Published February 25, 2010, 08:43 AM

North Dakota hunting season on tundra swans ends

With only six states in the U.S. allowing the harvest of tundra swans and hunters from about 40 states coming to North Dakota to try their shot at the trophy bird, this year’s statewide season yielded the highest harvest number to date.

By: Lisa Call, Northland Outdoors

With only six states in the U.S. allowing the harvest of tundra swans and hunters from about 40 states coming to North Dakota to try their shot at the trophy bird, this year’s statewide season yielded the highest harvest number to date.

Nationwide, 9,600 swan hunting permits are allotted and North Dakota has 2,200 of those. Each hunter is allowed one swan per season.

“Usually about 80 percent or so of the people that get tags are actually avid hunters and of that, you have probably about 50-percent success rate,” said Mike Szymanski, North Dakota Game and Fish Department waterfowl biologist. “Typically our harvest is around 700 birds.”

This year was a different story with about 950 birds, Szymanski said, adding harvest numbers vary year to year.

That variation can be attributed to bad aim, different migration patterns and climate.

“By my estimations, it seems like it was a pretty good year for swans,” Szymanski said. “I think people were able to get at them.”

Szymanski said wetland conditions coming out of the drought cycle were excellent, producing lots of forage for the swans.

“We had a lot of birds around for quite a while,” Szymanski said.

Long-term population projections have been steadily increasing the past 15 years, remaining relatively stable, bouncing around 95,000 to 100,000 birds, Szymanski said.

“The population is doing well,” Szymanski said.

With the season open from Oct. 3 to Jan. 3, tags are sold over-the-counter or via a lottery.

“Usually we sell out of the tags fairly quickly, in the over-the-counter point of sale,” Szymanski said.

Tundra swans generally migrate west to east.

Before they arrive in North Dakota, the birds travel from Alaska’s North Slope, down through the Rocky Mountains into northern Canada.

After stopping in North Dakota, the birds move onto the Great Lakes, down the Atlantic Seaboard from Maryland to South Carolina.

“North Carolina probably has most of the wintering birds,” Szymanski said.

Swan hunting is allowed in Montana, the Dakotas, New Jersey, North Carolina and Virginia.

With a 5-to 6-foot wing span, the birds can be difficult to mount.

“They’re so big that that limits what people can do with them as far as taxidermy goes,” Szymanski said. “They are definitely a trophy bird.”

While there is no limit on which age birds can be harvested, the younger birds are generally more gray.

The bird can be eaten as well, but is seemingly an acquired taste.

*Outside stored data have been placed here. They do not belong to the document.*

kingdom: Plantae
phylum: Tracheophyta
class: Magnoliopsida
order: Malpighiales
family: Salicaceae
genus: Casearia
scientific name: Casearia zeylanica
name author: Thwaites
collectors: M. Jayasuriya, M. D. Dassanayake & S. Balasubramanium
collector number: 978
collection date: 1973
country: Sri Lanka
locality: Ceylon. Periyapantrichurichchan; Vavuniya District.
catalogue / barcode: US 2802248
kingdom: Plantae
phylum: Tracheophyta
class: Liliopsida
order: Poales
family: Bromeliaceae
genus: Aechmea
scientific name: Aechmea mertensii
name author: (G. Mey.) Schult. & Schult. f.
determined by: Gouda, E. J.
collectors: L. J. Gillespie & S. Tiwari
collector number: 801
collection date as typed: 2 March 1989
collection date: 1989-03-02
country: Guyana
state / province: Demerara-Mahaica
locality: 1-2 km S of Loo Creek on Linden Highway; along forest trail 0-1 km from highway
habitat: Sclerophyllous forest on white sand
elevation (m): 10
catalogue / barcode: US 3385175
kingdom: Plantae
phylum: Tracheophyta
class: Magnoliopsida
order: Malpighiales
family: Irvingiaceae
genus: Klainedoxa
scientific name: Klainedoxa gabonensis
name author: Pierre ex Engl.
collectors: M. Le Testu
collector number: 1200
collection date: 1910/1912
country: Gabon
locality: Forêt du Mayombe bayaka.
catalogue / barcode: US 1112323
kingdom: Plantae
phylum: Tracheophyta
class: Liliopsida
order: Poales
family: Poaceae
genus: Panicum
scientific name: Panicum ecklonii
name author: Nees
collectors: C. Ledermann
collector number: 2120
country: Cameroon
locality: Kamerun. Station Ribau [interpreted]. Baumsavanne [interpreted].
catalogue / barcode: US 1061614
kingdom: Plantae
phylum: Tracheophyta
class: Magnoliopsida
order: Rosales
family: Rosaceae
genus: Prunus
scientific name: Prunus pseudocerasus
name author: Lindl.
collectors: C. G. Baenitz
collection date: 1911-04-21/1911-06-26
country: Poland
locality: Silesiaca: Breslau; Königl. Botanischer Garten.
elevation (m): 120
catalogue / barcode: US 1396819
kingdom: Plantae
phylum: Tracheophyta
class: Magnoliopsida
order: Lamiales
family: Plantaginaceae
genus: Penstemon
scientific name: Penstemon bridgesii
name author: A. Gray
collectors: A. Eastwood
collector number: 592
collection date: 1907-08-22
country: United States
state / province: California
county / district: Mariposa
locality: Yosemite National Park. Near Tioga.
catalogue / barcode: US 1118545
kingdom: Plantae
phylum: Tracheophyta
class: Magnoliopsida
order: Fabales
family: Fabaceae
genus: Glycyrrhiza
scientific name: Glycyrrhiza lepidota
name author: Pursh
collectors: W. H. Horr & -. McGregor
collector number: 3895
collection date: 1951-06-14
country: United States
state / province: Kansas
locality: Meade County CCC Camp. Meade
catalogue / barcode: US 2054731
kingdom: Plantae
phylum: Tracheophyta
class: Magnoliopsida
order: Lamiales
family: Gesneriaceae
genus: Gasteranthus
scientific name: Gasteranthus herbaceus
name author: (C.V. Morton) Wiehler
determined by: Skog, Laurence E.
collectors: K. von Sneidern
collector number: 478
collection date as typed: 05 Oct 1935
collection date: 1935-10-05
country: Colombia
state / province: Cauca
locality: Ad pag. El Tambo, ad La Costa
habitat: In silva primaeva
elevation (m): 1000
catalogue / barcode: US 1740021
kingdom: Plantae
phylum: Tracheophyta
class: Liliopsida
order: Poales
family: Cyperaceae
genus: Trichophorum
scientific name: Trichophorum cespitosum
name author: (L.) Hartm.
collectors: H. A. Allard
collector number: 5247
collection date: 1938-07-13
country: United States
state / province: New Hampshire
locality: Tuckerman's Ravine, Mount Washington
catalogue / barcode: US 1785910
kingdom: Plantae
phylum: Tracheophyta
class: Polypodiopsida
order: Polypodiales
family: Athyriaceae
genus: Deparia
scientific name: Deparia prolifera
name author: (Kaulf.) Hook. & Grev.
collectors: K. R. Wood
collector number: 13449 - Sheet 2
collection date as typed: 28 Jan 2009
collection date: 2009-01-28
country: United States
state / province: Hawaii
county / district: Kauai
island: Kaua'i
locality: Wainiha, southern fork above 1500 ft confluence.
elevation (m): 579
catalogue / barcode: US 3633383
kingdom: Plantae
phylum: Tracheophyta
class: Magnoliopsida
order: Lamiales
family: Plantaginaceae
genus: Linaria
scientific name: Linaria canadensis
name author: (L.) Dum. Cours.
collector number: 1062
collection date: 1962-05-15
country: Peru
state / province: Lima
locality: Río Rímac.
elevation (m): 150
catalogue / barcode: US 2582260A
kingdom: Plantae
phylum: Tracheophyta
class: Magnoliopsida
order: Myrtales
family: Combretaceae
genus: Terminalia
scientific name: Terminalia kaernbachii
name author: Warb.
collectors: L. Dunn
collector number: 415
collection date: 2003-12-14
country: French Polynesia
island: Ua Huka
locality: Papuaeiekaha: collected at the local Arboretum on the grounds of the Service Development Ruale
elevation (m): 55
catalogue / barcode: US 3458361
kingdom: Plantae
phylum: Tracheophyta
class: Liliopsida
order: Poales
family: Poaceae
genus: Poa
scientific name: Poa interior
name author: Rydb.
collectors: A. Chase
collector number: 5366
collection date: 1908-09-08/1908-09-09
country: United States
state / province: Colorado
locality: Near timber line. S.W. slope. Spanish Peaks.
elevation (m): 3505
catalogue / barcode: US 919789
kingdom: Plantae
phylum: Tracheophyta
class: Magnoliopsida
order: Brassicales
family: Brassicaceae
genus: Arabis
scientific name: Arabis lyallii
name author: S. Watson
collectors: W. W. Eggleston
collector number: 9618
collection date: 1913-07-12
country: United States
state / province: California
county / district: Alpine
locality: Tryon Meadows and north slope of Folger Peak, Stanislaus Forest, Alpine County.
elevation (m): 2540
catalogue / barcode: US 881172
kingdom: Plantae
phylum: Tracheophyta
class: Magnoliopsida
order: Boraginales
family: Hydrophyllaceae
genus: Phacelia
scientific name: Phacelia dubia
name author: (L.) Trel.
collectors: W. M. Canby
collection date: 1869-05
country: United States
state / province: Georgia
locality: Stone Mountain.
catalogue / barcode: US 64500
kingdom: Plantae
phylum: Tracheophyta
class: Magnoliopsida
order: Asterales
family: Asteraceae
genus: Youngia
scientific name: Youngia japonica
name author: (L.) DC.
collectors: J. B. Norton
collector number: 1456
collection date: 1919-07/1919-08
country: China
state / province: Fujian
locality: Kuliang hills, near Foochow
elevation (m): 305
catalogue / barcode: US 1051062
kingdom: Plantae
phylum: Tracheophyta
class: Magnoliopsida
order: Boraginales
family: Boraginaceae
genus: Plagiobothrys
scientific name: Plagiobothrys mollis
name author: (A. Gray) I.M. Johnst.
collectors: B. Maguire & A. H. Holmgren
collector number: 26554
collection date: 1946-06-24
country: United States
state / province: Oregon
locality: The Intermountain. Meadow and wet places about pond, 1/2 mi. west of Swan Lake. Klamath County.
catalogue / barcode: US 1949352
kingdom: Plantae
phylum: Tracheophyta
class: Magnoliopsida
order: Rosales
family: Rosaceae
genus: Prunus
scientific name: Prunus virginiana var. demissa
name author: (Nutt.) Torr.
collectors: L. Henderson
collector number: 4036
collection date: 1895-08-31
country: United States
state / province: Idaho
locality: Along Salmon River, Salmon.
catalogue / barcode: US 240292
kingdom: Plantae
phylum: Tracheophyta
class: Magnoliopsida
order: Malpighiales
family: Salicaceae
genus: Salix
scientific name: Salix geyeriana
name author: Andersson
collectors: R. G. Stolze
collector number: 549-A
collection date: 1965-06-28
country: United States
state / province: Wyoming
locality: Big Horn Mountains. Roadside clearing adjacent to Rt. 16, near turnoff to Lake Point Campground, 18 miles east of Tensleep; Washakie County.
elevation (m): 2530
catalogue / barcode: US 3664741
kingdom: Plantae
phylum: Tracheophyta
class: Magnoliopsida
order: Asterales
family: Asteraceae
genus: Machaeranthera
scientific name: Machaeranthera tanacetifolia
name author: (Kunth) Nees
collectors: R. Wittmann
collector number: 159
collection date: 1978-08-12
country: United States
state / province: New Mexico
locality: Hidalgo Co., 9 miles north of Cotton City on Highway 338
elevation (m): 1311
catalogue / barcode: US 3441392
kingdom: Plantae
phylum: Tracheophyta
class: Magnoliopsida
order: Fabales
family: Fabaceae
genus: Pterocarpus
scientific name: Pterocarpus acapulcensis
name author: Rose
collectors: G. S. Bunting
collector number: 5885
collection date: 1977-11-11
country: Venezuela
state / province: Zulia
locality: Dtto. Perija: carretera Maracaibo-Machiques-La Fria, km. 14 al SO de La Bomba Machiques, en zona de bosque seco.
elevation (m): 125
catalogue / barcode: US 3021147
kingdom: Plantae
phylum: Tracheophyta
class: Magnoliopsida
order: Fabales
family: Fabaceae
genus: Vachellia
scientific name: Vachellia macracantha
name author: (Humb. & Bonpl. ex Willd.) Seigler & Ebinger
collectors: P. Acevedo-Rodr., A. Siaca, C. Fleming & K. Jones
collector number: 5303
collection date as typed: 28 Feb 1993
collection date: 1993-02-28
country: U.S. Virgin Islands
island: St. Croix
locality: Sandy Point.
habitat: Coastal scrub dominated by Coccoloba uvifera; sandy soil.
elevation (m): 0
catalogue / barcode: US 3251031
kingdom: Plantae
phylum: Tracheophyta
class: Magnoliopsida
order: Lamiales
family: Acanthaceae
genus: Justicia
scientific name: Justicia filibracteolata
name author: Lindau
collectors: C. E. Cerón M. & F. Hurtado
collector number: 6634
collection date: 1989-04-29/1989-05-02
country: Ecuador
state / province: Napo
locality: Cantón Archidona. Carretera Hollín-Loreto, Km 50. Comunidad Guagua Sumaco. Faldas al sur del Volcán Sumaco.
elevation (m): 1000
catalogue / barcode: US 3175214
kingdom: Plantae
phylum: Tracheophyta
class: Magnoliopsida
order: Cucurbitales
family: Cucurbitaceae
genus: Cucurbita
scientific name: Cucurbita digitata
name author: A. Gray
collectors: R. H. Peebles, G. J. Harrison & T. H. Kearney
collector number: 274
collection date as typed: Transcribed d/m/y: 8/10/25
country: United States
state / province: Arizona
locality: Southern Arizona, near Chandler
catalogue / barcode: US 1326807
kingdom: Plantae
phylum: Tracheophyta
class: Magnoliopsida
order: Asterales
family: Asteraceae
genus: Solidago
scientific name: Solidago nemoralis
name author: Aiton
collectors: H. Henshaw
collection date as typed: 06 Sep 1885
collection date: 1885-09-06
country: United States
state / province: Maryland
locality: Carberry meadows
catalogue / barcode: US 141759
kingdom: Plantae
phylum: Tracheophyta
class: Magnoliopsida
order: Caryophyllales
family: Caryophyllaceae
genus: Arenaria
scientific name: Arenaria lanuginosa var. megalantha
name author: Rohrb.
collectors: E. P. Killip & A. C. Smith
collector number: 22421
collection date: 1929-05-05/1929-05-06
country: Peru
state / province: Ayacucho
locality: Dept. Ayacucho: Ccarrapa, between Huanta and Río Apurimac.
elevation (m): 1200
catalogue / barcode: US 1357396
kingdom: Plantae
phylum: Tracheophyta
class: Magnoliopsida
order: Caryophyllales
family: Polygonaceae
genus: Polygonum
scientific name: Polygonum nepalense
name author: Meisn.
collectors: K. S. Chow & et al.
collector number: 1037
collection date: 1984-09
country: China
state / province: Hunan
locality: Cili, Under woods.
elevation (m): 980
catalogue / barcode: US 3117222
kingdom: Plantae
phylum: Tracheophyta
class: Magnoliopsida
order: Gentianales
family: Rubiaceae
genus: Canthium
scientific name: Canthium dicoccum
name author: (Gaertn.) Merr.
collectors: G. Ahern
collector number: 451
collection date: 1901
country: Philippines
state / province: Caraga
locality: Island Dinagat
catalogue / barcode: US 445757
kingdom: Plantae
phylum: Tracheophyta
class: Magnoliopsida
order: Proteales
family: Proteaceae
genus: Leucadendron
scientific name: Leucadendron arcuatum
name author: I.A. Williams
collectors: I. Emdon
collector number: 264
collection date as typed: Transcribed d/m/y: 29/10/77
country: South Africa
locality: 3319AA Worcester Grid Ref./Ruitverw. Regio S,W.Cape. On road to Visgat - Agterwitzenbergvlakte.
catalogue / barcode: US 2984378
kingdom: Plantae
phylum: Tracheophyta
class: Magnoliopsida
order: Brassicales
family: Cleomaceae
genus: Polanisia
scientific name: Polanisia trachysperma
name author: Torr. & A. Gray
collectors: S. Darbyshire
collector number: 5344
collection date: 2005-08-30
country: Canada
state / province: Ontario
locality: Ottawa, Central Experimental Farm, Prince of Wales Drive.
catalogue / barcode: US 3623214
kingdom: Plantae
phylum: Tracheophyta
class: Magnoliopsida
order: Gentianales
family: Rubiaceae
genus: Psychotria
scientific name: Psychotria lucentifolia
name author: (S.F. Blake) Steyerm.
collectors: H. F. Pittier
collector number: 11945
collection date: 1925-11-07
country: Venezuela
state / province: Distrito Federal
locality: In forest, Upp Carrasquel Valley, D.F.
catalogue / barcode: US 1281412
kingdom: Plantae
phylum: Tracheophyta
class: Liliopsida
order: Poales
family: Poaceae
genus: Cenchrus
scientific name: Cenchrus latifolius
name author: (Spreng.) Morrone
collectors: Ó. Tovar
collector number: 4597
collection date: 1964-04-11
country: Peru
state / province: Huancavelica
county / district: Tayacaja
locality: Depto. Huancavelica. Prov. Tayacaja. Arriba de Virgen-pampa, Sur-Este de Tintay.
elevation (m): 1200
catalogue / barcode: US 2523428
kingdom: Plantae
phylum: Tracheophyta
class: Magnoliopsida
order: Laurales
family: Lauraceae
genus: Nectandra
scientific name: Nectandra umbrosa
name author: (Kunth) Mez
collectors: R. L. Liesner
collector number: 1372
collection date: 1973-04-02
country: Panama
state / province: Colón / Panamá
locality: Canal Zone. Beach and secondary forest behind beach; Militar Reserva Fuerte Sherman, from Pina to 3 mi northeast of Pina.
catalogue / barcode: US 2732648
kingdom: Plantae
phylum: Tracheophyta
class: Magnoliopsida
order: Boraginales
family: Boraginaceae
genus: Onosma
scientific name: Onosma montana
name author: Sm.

“They’re pretty good table fare,” Szymanski said.

Tim Zachmeier, Bureau of Land Management Dickinson Field Office biologist, said he has harvested tundra swan twice.

“That’s probably your biggest time- consuming thing is just locating the bird,” Zachmeier said. “Hunting them is the luck of the draw.”

Zachmeier said he has eaten tundra swan in the form of jerky.

“They don’t taste well at all,” Zachmeier said. “They’re not the best table fare.”

Biologist by profession, Zachmeier is also a taxidermist.

“With a 6-foot wingspan you’ve got to have a place to put them,” Zachmeier said. “They make a nice mount for anybody’s trophy room because it’s kind of an oddity.

“They’re not very common, not everybody has one or not everyone’s harvested one.”